TASK TO CARRY OUT: Please copy each line of the listing below with no changes.

SOURCE RECORDS:
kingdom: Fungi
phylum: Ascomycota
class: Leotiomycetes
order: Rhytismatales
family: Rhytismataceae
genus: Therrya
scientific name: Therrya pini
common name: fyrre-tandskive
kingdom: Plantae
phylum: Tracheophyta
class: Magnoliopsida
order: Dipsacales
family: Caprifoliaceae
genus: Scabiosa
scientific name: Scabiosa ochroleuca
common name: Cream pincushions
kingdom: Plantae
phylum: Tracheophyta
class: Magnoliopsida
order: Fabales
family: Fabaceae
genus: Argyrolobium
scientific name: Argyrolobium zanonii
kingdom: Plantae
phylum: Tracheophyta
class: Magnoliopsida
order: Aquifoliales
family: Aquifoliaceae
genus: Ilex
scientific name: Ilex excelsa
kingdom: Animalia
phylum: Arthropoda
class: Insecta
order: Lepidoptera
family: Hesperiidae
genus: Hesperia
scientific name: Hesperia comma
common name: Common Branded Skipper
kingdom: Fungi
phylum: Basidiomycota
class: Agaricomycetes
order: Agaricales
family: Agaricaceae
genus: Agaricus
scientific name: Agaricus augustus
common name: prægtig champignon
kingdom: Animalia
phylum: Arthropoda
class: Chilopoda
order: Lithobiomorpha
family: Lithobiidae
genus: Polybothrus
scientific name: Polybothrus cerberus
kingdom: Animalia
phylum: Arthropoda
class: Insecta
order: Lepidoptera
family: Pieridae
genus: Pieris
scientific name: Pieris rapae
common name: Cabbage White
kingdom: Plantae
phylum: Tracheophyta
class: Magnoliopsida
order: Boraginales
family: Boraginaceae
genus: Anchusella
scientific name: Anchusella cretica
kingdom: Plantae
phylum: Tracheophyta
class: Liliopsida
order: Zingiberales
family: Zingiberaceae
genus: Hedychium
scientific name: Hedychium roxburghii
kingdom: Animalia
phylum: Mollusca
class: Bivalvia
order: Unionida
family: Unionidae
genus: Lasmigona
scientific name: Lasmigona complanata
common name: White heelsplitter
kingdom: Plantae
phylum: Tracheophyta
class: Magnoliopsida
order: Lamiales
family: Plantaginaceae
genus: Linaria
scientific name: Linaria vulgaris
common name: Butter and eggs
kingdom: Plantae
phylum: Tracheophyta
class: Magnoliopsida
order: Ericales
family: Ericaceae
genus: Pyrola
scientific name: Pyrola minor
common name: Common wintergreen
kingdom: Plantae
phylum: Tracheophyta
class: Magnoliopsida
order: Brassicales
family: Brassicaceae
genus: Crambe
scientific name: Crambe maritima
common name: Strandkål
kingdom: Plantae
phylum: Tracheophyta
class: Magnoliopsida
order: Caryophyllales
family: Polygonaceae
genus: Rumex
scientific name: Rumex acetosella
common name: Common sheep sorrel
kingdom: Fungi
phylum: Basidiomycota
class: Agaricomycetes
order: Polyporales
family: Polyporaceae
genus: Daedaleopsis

COMPLETE RESPONSE:
kingdom: Fungi
phylum: Ascomycota
class: Leotiomycetes
order: Rhytismatales
family: Rhytismataceae
genus: Therrya
scientific name: Therrya pini
common name: fyrre-tandskive
kingdom: Plantae
phylum: Tracheophyta
class: Magnoliopsida
order: Dipsacales
family: Caprifoliaceae
genus: Scabiosa
scientific name: Scabiosa ochroleuca
common name: Cream pincushions
kingdom: Plantae
phylum: Tracheophyta
class: Magnoliopsida
order: Fabales
family: Fabaceae
genus: Argyrolobium
scientific name: Argyrolobium zanonii
kingdom: Plantae
phylum: Tracheophyta
class: Magnoliopsida
order: Aquifoliales
family: Aquifoliaceae
genus: Ilex
scientific name: Ilex excelsa
kingdom: Animalia
phylum: Arthropoda
class: Insecta
order: Lepidoptera
family: Hesperiidae
genus: Hesperia
scientific name: Hesperia comma
common name: Common Branded Skipper
kingdom: Fungi
phylum: Basidiomycota
class: Agaricomycetes
order: Agaricales
family: Agaricaceae
genus: Agaricus
scientific name: Agaricus augustus
common name: prægtig champignon
kingdom: Animalia
phylum: Arthropoda
class: Chilopoda
order: Lithobiomorpha
family: Lithobiidae
genus: Polybothrus
scientific name: Polybothrus cerberus
kingdom: Animalia
phylum: Arthropoda
class: Insecta
order: Lepidoptera
family: Pieridae
genus: Pieris
scientific name: Pieris rapae
common name: Cabbage White
kingdom: Plantae
phylum: Tracheophyta
class: Magnoliopsida
order: Boraginales
family: Boraginaceae
genus: Anchusella
scientific name: Anchusella cretica
kingdom: Plantae
phylum: Tracheophyta
class: Liliopsida
order: Zingiberales
family: Zingiberaceae
genus: Hedychium
scientific name: Hedychium roxburghii
kingdom: Animalia
phylum: Mollusca
class: Bivalvia
order: Unionida
family: Unionidae
genus: Lasmigona
scientific name: Lasmigona complanata
common name: White heelsplitter
kingdom: Plantae
phylum: Tracheophyta
class: Magnoliopsida
order: Lamiales
family: Plantaginaceae
genus: Linaria
scientific name: Linaria vulgaris
common name: Butter and eggs
kingdom: Plantae
phylum: Tracheophyta
class: Magnoliopsida
order: Ericales
family: Ericaceae
genus: Pyrola
scientific name: Pyrola minor
common name: Common wintergreen
kingdom: Plantae
phylum: Tracheophyta
class: Magnoliopsida
order: Brassicales
family: Brassicaceae
genus: Crambe
scientific name: Crambe maritima
common name: Strandkål
kingdom: Plantae
phylum: Tracheophyta
class: Magnoliopsida
order: Caryophyllales
family: Polygonaceae
genus: Rumex
scientific name: Rumex acetosella
common name: Common sheep sorrel
kingdom: Fungi
phylum: Basidiomycota
class: Agaricomycetes
order: Polyporales
family: Polyporaceae
genus: Daedaleopsis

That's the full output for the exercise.